Orthostatic Hypotension (Postural hypotension) is best considered to be a symptomatic fall in blood pressure (BP) when standing. However the diagnosis of symptomatic orthostatic hypotension does not require symptoms at the time a significant drop in blood pressure on standing is measured. The symptoms do not have to be syncope or pre-syncope. It does not necessarily have to be associated in time with a change in posture, although this is usual.

Diagnosis

The history is often suggestive, and symptoms clearly related to a change to upright posture should result in confirmation by lying and standing BPs. Once confirmed, it is important to identify the underlying cause.

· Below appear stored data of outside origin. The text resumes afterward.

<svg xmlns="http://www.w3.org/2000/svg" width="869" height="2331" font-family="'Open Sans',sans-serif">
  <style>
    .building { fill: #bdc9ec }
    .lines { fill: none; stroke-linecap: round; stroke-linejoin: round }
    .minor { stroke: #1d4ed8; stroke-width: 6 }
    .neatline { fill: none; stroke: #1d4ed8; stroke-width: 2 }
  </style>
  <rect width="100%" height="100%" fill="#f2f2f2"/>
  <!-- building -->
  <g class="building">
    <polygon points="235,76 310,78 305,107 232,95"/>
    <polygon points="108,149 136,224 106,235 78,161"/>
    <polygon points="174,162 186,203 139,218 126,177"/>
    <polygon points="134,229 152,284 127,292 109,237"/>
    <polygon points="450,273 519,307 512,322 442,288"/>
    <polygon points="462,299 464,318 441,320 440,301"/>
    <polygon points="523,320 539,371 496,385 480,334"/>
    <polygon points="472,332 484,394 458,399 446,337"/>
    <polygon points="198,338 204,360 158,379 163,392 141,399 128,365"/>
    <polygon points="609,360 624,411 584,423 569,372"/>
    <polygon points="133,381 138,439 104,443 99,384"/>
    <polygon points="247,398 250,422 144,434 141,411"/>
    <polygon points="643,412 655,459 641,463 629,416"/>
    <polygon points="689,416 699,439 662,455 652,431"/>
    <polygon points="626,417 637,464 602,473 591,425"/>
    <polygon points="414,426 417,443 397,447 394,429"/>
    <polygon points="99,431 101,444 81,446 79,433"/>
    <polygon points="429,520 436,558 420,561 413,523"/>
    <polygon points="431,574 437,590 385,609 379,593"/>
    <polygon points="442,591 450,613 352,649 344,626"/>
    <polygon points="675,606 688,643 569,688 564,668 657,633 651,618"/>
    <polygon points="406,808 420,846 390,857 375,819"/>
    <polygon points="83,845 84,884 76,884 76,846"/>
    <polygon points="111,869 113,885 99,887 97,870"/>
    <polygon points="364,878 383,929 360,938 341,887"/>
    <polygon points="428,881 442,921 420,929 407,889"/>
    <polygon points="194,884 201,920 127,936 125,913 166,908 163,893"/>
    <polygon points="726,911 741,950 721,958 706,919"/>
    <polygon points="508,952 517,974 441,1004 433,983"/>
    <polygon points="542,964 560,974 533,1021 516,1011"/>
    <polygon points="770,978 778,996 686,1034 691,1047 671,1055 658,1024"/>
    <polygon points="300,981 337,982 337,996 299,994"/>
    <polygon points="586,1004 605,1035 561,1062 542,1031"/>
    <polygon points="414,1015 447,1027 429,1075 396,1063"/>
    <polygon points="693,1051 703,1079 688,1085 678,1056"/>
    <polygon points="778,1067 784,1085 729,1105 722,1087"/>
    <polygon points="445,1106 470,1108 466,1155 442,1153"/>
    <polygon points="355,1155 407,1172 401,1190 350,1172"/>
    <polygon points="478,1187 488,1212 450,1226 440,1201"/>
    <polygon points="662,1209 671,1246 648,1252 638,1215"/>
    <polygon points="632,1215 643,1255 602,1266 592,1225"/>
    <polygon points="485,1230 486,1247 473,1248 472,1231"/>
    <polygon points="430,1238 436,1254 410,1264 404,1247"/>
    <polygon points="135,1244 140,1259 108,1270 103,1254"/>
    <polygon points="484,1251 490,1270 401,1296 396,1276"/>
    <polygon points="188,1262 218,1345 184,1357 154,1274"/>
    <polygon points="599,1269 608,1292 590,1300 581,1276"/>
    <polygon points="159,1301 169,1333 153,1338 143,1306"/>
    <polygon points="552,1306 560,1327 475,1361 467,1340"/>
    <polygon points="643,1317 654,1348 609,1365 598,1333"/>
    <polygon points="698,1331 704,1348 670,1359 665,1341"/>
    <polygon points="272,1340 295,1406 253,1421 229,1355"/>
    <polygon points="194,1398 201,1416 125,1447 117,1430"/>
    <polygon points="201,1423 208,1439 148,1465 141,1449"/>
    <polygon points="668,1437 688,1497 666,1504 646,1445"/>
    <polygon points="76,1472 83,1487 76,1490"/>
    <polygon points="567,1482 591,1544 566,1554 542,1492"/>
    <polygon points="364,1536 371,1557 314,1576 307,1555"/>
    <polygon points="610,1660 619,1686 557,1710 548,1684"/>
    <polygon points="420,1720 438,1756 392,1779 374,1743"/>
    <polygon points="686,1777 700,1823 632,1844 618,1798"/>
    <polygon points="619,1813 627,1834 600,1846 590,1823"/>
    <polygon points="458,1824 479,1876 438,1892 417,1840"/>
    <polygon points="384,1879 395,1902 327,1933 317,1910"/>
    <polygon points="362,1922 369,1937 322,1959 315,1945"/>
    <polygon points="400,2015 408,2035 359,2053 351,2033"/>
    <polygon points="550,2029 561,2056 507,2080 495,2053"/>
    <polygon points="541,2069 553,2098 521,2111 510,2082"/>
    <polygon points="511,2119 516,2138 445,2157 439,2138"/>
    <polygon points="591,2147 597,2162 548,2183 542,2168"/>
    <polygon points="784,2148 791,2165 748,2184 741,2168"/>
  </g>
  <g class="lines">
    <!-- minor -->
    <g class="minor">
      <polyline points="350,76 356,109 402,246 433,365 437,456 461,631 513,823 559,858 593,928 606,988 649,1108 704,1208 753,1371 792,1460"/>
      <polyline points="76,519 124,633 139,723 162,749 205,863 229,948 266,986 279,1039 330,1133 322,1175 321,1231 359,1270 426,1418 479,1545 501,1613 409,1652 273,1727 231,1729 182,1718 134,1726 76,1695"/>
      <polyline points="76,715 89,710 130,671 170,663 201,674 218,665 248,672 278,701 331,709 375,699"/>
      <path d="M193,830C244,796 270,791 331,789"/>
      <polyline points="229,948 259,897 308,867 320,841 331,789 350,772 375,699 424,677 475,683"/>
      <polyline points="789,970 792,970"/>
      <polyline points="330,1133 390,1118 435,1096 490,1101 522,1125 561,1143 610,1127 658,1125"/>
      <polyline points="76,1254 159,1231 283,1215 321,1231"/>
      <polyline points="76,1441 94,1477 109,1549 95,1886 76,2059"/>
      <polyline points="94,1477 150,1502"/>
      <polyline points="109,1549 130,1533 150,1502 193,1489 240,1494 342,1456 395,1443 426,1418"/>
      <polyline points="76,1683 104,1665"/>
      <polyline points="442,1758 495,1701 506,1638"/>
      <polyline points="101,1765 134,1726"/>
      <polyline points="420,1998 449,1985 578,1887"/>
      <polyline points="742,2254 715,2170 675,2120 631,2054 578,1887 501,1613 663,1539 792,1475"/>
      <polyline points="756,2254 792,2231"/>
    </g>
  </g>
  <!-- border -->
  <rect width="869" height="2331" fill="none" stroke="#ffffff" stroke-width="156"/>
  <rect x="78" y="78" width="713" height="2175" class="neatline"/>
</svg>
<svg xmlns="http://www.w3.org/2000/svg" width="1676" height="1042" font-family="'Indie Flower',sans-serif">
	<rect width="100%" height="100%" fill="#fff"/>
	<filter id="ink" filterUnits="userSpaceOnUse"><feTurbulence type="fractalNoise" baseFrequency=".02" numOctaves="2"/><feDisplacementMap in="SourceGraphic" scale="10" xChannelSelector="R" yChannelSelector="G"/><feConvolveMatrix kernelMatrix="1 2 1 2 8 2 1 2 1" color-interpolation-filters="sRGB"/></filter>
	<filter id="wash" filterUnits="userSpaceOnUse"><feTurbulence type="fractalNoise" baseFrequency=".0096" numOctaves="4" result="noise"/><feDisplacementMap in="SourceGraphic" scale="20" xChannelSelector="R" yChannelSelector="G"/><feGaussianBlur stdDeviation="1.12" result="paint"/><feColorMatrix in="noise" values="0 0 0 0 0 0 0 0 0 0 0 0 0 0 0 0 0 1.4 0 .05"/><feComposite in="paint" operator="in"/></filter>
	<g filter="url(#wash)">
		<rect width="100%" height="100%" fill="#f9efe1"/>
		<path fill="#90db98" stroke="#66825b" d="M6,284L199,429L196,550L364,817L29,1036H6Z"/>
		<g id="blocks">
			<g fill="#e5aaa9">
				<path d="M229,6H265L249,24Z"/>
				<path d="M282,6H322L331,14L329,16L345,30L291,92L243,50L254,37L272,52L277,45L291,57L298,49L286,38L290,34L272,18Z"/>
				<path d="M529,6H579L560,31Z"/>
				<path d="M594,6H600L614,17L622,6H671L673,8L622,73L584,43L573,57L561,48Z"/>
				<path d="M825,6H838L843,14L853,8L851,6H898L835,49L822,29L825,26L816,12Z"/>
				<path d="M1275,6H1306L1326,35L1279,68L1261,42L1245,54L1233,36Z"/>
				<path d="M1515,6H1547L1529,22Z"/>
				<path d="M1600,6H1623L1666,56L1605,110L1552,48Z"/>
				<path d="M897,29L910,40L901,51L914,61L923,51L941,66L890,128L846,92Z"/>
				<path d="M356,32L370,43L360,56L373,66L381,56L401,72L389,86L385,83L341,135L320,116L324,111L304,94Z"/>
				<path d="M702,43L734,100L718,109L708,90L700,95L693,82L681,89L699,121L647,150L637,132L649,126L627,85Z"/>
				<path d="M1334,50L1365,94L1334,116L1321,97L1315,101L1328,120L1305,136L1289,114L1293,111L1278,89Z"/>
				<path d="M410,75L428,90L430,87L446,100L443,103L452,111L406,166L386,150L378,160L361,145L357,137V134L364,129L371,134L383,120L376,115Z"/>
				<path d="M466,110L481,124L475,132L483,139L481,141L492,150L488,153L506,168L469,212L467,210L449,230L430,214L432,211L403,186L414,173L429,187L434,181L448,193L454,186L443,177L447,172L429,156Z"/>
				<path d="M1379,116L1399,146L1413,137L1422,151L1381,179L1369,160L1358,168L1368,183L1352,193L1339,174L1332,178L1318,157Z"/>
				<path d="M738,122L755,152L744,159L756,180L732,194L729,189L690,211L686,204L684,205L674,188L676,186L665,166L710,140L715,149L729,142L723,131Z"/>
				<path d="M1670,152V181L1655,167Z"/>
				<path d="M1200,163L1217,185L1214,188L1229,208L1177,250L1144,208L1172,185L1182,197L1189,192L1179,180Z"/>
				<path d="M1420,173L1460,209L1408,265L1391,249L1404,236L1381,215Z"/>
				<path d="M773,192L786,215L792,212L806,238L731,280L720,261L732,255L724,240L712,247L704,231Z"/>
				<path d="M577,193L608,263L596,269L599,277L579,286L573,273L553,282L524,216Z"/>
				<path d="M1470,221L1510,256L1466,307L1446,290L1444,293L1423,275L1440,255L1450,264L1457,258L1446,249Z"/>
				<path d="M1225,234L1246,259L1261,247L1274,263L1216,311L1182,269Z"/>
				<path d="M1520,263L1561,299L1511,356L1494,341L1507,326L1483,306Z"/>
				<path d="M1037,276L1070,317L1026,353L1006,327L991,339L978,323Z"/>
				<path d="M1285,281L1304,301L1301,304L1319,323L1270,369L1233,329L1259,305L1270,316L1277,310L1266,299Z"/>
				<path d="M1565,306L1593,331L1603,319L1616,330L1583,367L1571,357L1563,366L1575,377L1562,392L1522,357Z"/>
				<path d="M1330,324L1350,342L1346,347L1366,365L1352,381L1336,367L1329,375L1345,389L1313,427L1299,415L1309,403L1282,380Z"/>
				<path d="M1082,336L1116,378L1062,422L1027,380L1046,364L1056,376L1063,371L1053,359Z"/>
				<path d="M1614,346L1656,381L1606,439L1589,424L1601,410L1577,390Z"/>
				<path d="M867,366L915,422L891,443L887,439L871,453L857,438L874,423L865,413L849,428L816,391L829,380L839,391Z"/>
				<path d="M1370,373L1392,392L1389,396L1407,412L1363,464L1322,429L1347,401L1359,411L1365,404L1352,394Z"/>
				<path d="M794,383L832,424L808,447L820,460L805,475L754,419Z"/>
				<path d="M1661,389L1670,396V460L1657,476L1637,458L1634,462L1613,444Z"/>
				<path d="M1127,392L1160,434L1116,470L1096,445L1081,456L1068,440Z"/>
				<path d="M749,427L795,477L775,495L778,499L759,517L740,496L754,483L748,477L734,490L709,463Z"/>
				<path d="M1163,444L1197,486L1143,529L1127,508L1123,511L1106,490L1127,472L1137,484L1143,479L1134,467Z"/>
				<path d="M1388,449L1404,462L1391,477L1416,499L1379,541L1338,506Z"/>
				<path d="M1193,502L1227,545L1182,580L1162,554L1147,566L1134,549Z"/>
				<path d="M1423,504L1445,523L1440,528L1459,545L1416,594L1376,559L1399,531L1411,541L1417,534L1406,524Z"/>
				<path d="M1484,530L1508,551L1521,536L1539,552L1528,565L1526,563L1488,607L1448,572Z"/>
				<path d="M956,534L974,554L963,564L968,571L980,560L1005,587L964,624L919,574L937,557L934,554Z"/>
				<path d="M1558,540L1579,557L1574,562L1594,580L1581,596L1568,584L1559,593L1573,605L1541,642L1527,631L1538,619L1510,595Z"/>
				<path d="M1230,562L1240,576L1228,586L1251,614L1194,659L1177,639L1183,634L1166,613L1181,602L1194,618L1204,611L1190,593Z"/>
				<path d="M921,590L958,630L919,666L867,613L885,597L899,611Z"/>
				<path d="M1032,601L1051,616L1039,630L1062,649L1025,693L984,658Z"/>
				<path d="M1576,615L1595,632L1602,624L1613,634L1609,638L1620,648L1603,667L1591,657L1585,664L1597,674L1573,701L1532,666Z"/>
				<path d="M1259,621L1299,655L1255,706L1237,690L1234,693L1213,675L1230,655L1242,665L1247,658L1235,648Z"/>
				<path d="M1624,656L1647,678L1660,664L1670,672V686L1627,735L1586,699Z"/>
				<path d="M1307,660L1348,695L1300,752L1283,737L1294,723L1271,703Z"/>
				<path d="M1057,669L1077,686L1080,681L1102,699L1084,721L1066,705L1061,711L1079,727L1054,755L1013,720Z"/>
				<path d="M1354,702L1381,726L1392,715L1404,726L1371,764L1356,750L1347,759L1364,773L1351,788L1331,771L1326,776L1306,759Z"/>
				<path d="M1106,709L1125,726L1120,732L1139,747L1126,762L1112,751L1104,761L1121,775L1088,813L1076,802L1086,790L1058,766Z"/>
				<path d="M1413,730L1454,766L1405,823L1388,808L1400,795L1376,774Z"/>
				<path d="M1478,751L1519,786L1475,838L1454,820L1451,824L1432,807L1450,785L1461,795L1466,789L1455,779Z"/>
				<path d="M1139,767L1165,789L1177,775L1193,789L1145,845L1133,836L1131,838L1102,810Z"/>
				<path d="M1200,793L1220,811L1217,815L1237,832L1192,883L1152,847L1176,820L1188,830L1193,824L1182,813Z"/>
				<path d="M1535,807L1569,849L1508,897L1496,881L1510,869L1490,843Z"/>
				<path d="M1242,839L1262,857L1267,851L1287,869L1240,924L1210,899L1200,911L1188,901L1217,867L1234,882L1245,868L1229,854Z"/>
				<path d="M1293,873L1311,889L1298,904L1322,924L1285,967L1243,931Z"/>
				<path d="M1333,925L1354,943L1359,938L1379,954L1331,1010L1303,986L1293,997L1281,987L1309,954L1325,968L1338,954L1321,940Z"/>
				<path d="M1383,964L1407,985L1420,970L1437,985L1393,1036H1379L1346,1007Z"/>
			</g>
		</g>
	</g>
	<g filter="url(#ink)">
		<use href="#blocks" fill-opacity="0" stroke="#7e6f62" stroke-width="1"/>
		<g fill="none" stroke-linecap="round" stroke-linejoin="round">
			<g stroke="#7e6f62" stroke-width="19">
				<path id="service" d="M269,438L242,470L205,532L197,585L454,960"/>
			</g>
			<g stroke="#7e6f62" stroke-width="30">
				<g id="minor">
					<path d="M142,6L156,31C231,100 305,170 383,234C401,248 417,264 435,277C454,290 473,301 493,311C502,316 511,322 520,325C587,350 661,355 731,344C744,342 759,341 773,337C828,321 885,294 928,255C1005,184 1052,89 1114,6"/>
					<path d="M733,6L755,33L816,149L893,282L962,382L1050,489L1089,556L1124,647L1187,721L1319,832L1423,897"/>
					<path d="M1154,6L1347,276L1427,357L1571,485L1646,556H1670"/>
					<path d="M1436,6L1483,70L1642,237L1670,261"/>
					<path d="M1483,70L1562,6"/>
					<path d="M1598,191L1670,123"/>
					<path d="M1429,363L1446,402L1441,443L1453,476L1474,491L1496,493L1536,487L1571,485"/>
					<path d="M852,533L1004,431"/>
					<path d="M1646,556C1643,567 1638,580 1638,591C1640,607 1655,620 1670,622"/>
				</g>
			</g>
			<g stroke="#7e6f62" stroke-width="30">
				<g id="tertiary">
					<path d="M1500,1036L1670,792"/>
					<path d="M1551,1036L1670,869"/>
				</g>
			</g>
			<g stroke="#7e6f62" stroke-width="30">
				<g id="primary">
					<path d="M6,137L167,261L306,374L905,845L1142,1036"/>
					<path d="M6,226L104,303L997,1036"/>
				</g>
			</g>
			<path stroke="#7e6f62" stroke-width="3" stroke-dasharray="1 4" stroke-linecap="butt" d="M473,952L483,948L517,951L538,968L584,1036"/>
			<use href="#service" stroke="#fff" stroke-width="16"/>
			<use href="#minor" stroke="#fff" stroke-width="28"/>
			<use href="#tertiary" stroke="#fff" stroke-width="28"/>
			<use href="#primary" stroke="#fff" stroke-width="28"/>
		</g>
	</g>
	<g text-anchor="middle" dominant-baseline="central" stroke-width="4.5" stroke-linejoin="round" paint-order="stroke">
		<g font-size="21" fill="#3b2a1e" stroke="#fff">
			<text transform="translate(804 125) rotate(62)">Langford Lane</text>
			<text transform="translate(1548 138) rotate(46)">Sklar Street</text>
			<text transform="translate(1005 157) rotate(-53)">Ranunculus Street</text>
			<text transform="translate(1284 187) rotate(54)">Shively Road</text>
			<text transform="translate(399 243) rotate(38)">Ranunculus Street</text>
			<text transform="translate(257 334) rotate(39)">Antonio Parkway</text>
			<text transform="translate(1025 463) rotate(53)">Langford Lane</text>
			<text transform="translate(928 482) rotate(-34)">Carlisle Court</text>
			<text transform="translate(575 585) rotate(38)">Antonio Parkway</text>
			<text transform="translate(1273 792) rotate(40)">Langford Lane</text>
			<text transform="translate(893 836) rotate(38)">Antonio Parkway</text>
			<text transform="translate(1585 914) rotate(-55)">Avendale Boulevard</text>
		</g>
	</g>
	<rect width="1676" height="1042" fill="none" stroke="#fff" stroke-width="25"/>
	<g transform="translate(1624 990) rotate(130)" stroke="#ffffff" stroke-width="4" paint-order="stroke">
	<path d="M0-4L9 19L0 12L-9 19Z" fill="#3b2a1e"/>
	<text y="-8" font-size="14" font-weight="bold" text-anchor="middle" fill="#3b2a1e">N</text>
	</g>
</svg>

In the work up of syncope, a patient should lie supine for at least five minutes, followed by measurements each minute or more frequently after standing for 3 minutes. If the patient is unable to stand for 3 minutes the lowest upright systolic BP should be noted. A decrease in systolic BP of 20mmHg or more, or a decrease to less than 90mmHg systolic is defined as orthostatic hypotension [1]. If the diagnosis can not be established with standard inflatable cuffs, the use of a non-invasive continuous BP monitor is recommended. This equipment is usually used in tilt testing and is in practice much more sensitive and specific than standard manual and automatic apparatus. Continuous BP monitoring can detect profound brief periods of hypotension lasting only a few seconds which are now known to be the cause of much syncope and unexplained falls in the elderly.

Tilt testing using a tilt table may be part of the investigation.

Diagnostic Issues

It is a common problem hard to put in total patient context. For the patient the diagnosis requires symptoms that can be directly related to a postural fall in blood pressure. There are insufficient resources to do continous beat to beat BP monitoring on every patients symptomatic change in posture. There are several clinical research definitions as above which are no use to the patient who faints due to postural hypotension 30 seconds into a head up tilt and has normal BP at 2 minutes. At one extreme it is a known cause of transient ischaemic attacks [2][3] almost certainly underdiagnosed and at another it is easy to confuse with symptomatic cervical/vertebro-basilar/vestibular disease manifest on changing posture.

Underlying Causes

Info bulb.pngIn 1960, Dr. Milton Shy and Dr. Glen Drager described Shy-Drager Syndrome, which is now considered a subclass of multiple systems atrophy, where the symptoms of autonomic failure dominate.

Treatment

  • Identify and address the underlying cause as above.
  • Advice on prevention
    • Gravitational exposure/Mobility
    • Avoiding rapid postural change
    • Adequate salt intake
  • External leg compression (eg support stockings)
  • Volume expansion
    • NSAIDs
    • Fludrocortisone
      • Expands the extravascular body fluid volume
      • Improves alpha-adrenergic sensitivity
  • Sympathetic stimulation & vasoconstriction
    • Midodrine
      • alpha1-adrenergic agonist
      • Causes arterial and venous vasoconstriction

A number of agents might have indications in specific patients such as MAOIs, beta-adrenergic antagonists, ergot alkaloids, clonidine, yohimbine, octreotide, dopamine antagonists, desmopressin, and erythropoietin.